In the case of hoarders aged fifty plus, their obsession with collecting things actually contributes to 24 per cent of all preventable fire deaths. Unfortunately, for serious hoarders, fixing the problem isn’t as easy as getting someone to come in and help them clear the clutter.

Professor Kyrios says hoarders face enormous difficulties to sort through things because they see value in everything even if others disagree.

“People with hoarding problems also have some sorting difficulties. They have organisational difficulties. They have some decision-making difficulties. They have some beliefs about the nature of possessions and the utility and usefulness of possessions - a lot of those beliefs are very unhelpful. So, for instance, if I don't keep this and if I have to throw it away, I will just die. Well, people don't die because they’ve thrown something away but people with hoarding problems really feel exactly that way because these things are so meaningful to them.”

Unfortunately, for serious hoarders, fixing the problem isn’t as easy as getting someone to come in and help them clear the clutter.

“A lot of the possessions actually are a bit of a defensive wall against people feeling threatened, people feeling they’re gonna be hurt, people feeling not secure so they build a wall around it, and so, you can’t throw these away because then the person is left with nothing in terms of feeling secure and feeling safe in the world.”

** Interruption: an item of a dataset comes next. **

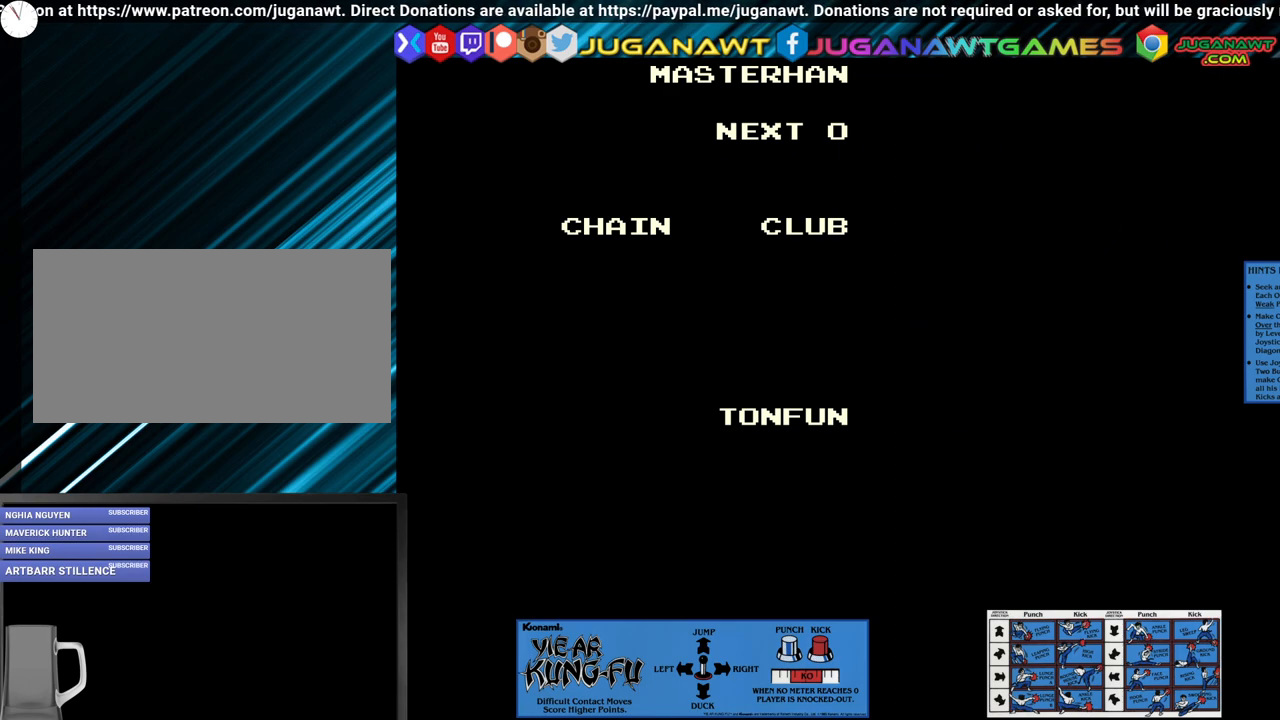
{"buttons": [], "left_stick": "center", "events": []}
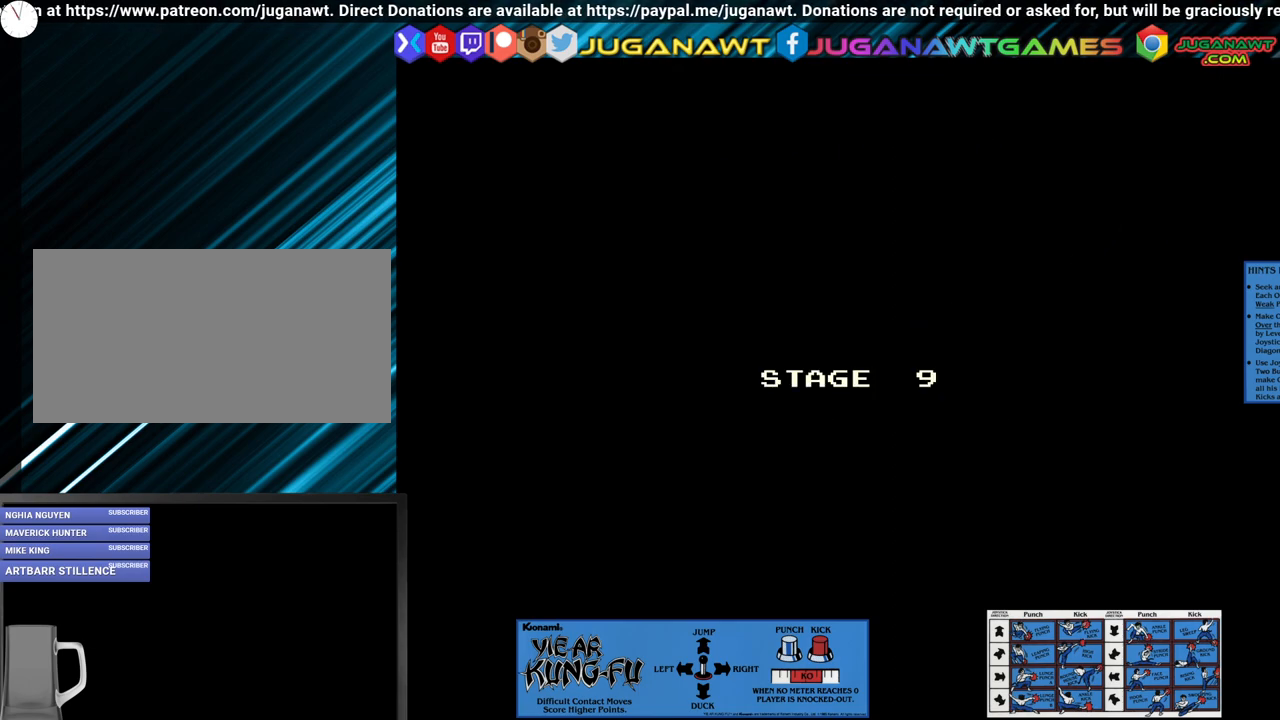
{"buttons": [], "left_stick": "center", "events": []}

Developing a new kind of relationship with possessions rather than using your belongings as a defence wall can be an effective treatment. It’s also about giving people other outlets for the things that are important to them and the values that they really want to live their lives by.

“Giving people other options like hobbies, getting people better connected to others, because in many instances, people who have hoarding problems have been traumatised by others - they have been bullied as children or as adults. They feel disconnected so just helping people feel more connected to their community and to their friends is another fantastic component of the treatment.”

At the end of the day, whether you are a clutterer or serial hoarder, the expert advice is to get in early to avoid the space becoming so cluttered that it gets difficult to sort through.

“Get in early when you are sorting through things. Make sure you make quick decisions. If you do throw something out that you feel you needed, it’s always replaceable when it comes to throwing things away that have a lot of good memories for you, don't worry about it, the memories are in your mind. You can always imagine those things and bring back the good memories.”